◆ DATASET RECORDS ◆
────────────────

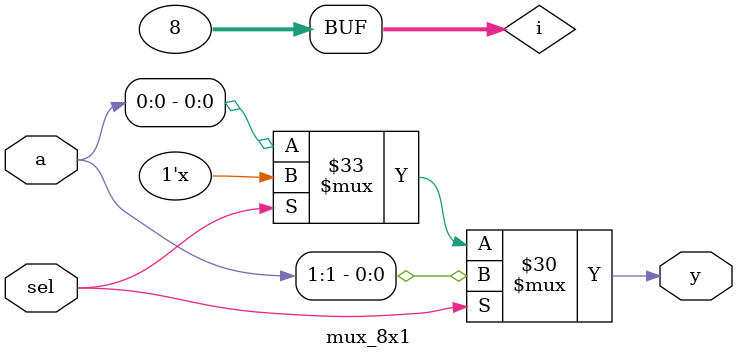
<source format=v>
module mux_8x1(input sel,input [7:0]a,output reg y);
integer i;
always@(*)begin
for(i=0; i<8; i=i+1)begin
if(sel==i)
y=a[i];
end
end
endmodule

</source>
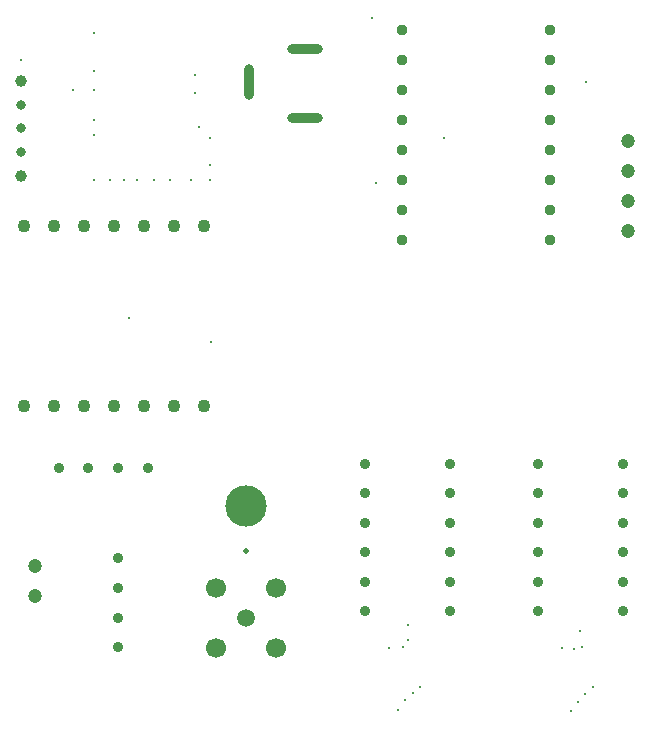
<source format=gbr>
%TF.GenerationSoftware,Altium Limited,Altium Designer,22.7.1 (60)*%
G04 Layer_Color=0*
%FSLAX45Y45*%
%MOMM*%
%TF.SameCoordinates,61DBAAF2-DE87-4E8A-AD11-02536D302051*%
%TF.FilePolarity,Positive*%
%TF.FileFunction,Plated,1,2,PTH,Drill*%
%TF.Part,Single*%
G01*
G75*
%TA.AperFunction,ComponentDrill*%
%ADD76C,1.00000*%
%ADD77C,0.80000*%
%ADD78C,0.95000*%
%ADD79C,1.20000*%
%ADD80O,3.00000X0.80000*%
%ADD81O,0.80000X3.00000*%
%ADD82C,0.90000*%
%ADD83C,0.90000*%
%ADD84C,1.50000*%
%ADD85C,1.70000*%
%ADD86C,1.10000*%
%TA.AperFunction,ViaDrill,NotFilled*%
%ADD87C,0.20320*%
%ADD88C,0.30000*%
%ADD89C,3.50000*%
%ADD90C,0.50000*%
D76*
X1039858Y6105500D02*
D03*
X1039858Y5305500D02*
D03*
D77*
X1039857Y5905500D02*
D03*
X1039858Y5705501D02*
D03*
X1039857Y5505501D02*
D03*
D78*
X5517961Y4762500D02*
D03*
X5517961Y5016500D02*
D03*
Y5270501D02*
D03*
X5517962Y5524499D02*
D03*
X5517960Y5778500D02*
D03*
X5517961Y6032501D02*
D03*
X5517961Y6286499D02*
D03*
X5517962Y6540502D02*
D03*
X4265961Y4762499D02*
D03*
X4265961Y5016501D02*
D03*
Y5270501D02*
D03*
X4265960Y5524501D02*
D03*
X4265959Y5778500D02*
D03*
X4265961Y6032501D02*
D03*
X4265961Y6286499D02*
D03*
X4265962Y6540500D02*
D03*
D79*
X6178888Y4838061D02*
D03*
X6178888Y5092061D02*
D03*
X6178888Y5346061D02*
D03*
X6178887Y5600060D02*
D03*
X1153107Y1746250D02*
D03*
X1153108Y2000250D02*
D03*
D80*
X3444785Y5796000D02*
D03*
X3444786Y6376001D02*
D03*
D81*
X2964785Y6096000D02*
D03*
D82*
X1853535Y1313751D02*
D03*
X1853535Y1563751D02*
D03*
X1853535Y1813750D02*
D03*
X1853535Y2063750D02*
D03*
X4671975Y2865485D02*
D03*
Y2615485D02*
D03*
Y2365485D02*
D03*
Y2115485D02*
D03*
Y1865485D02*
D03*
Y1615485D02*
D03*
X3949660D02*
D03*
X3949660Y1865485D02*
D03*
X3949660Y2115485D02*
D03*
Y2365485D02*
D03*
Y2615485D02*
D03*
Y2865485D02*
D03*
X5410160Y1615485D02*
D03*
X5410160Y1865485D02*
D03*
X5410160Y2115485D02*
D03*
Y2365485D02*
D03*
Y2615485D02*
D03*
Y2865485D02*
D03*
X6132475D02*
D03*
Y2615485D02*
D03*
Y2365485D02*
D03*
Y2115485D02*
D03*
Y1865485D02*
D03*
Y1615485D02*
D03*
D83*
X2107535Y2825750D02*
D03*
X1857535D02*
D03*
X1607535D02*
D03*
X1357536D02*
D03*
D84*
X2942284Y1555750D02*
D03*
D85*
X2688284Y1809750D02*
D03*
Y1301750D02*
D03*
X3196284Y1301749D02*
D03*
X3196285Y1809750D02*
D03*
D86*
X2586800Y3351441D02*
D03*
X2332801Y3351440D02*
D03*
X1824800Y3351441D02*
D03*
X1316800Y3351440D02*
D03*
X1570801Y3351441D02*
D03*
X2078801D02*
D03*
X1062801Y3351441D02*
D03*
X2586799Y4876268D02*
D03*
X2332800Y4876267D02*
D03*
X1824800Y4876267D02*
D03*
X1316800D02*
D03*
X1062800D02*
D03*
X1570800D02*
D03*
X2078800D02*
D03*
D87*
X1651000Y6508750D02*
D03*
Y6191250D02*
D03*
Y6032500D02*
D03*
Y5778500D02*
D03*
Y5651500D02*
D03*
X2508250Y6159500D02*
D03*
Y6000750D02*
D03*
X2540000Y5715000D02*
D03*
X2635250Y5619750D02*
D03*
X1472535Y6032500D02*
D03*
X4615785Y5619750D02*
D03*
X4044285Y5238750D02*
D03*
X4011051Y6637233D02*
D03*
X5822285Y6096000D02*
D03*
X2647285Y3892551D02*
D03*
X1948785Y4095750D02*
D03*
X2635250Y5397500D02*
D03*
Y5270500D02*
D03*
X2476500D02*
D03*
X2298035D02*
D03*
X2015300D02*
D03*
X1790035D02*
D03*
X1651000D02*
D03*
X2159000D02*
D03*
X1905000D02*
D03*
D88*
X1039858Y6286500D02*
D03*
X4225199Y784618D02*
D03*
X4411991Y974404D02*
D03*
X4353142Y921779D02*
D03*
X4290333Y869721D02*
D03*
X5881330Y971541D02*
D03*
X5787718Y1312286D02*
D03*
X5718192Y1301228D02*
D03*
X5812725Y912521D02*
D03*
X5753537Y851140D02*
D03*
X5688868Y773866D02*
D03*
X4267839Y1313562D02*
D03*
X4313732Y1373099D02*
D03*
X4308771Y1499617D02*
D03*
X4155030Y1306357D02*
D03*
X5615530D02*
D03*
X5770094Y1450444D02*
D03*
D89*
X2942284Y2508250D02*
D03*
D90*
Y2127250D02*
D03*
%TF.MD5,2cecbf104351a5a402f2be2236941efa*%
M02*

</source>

────────────────

In the material above, show every line where the word "AperFunction" turns up.

%TA.AperFunction,ComponentDrill*%
%TA.AperFunction,ViaDrill,NotFilled*%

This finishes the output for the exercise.